3. Kamasi Washington: “Truth”

Kamasi Washington has been playing jazz for over a decade, breaking through with his appropriately-titled 2015 album, The Epic, but he made himself known to me after Kendrick Lamar featured his jazz stylings on his instant classic from two years ago, To Pimp a Butterfly. He’s come out with a new EP entitled Harmony of Difference, with “Truth” as its exquisite centerpiece. On “Truth,” Washington’s arrangement and tenor sax mastery recalls John Coltrane in his A Love Supreme days. At 13 minutes long, “Truth” never gets old — it constantly finds new ways to excite while holding to its central motif, providing an almost euphoric experience throughout.


4. Phoebe Bridgers: “Motion Sickness”

Los Angeles-native Phoebe Bridgers released an under-the-radar album last month called Stranger in the Alps, full of incredibly gorgeous, soft, pensive reflections. “Motion Sickness” is still relatively soft, but relies on a propulsive beat and muted electric guitars. It jumps right in with an exploration of a past relationship gone awry, as Bridgers sings “I hate you for what you did, and I miss you like a little kid.” Later in the chorus, she comes in with “There are no words in the English language I could scream to drown you out.” Bridgers’ voice sounds beyond her 23 years of age, world-weary and wise, not to mention beautiful.

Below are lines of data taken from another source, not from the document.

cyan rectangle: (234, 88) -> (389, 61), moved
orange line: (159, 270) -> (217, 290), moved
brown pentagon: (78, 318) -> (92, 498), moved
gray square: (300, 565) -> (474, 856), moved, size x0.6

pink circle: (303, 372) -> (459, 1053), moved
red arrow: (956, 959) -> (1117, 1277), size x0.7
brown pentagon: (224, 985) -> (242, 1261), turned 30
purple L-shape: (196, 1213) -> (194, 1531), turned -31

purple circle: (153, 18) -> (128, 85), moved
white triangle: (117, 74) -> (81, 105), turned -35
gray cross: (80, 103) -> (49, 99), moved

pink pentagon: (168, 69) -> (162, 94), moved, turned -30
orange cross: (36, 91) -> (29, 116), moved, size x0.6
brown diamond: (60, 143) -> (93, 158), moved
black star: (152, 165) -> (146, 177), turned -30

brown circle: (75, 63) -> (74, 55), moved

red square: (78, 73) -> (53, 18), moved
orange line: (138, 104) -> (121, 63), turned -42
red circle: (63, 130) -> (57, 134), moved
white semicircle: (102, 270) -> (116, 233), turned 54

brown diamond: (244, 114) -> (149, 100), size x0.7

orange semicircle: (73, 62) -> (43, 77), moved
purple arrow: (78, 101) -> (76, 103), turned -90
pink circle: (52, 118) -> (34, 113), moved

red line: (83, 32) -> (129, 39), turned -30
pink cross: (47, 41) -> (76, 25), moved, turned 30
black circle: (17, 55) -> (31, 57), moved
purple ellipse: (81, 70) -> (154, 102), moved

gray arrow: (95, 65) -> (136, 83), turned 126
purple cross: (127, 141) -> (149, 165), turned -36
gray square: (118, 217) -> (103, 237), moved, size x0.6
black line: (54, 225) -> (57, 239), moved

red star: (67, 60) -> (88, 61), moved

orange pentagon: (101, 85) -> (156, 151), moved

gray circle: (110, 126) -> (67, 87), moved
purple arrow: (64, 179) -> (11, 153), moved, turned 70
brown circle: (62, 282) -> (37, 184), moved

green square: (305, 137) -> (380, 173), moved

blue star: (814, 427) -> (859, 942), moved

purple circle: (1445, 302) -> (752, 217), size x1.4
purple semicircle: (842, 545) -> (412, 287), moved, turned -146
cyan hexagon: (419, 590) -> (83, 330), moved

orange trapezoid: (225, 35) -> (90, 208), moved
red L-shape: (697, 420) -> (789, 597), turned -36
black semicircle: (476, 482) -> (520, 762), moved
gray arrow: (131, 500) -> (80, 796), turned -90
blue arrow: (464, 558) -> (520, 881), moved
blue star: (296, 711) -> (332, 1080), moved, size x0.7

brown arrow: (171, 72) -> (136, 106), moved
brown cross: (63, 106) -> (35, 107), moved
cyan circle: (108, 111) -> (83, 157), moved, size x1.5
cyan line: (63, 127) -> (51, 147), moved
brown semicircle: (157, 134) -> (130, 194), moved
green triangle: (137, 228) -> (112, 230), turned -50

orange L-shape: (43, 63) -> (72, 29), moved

5. Blue Hawaii: “No One Like You”

I was not expecting to put what basically amounts to a disco song on this list, but here we are. I had never heard of this Montreal-based electronic duo, but the smooth, subtle, dance stylings of “No One Like You” grabbed my attention. It’s just a really pleasant song to listen to. (Check out “Versus Game” as well, I almost put that one on instead.)